We have bought a mare with an Irish Draught Horse Society passport.  I printed off the Change of Ownership form from IDHS website and previous owner has signed that.

However, the previous owner never had the passport changed by IDHS - she had it overstamped by Sport Horse Breeding of Great Britain.  So is it going to be a problem sending the Change of Ownership form in and getting the passport changed?

I dont really understand it all so if anyone could explain I'd be very grateful.  I have tried emailing, phoning and leaving messages with IDHS over the last 2 weeks but have not been able to get an answer.  I'm debating whether to just post off the form, passport and money and hoping for the best.


----------



## Sugar_and_Spice (17 July 2014)

Is it possible that the first passport issuer has been taken over by the second? That would explain why you can't get a reply.
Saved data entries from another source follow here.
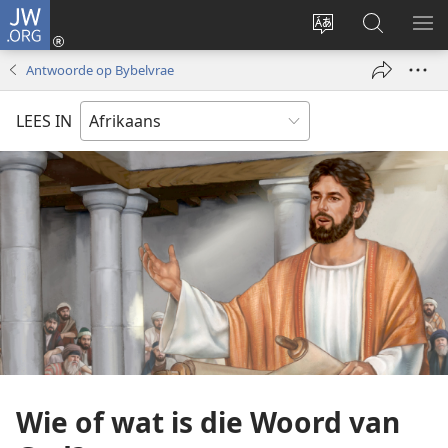
JW.ORG
Meld
aan
Verander
Soek
VE
(maak
taal
op
KIE
Antwoorde op Bybelvrae
nuwe
van
JW.ORG
venster
webwerf
LEES IN
oop)
Wie of wat is die Woord van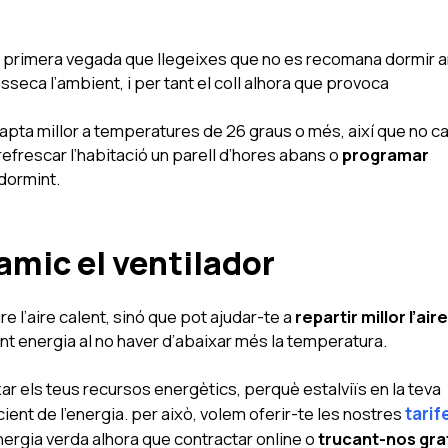
 la primera vegada que llegeixes que no es recomana dormir
esseca l’ambient, i per tant el coll alhora que provoca
pta millor a temperatures de 26 graus o més, així que no ca
refrescar l’habitació un parell d’hores abans o
programar
 dormint.
amic el ventilador
e l’aire calent, sinó que pot ajudar-te a
repartir millor l’aire
ant energia al no haver d’abaixar més la temperatura.
ar els teus recursos energètics, perquè estalviïs en la teva
cient de l’energia. per això, volem oferir-te les nostres
tarif
nergia verda alhora que contractar online o
trucant-nos gra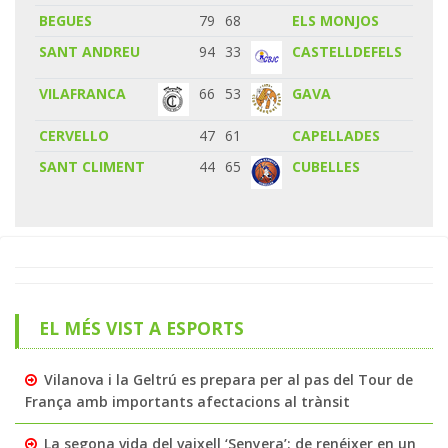
BEGUES
79
68
ELS MONJOS
SANT ANDREU
94
33
CASTELLDEFELS
VILAFRANCA
66
53
GAVA
CERVELLO
47
61
CAPELLADES
SANT CLIMENT
44
65
CUBELLES
EL MÉS VIST A ESPORTS
Vilanova i la Geltrú es prepara per al pas del Tour de
França amb importants afectacions al trànsit
La segona vida del vaixell ‘Senyera’: de renéixer en un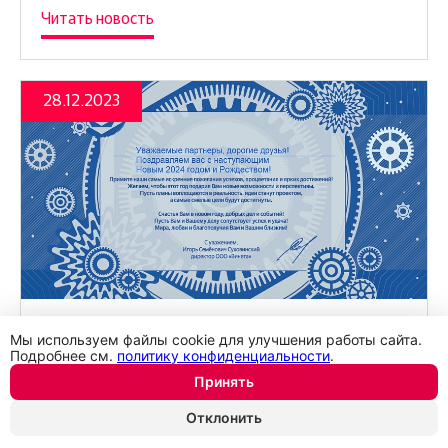
Читать новость
28.12.2023
Мы используем файлы cookie для улучшения работы сайта.
Поздравляем с наступающим Новым
Подробнее см.
политику конфиденциальности
.
годом и Рождеством!
Принять
Отклонить
Читать новость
I would contact Sport Horse Breeding of Great Britain and ask why someone would have a passport over stamped by them and also ask what is their relationship to the Irish Draught Horse Society .

 It might be that they haven't taken over the Irish Daught Horse Society passports, but that maybe the previous owner of the horse wanted him registered with two societies. That's common for competition purposes, eg you could have a piebald who is also a purebred horse, so the breed society passport would be over stamped by the British Skewbald & Piebald Association if the owner wanted to enter shows run by BSPA. 

The old owner should have put the passport in their name but many people don't. I bought a horse in this situation and I had to give the passport issuer the old owners details as well as my own. They didn't add the old owner to the passport it was just for their records.

When you post it off use a signature postal service so if it doesn't get delivered it will hopefully be sent back to you.


----------



## JanetGeorge (18 July 2014)

Have you had NO answer from IDHS(GB)?  THAT disurbs me! (I'm a trustee of IDHS(GB) and I'd HOPE we're a bt more efficient than that!)  Getting passports overstamped is very common - for showing etc.

If the last owner signed the change of ownership form then there shouldn't be any problem getting the passport changed.  Was it the main office you contacted, or Annie - who does passports?


----------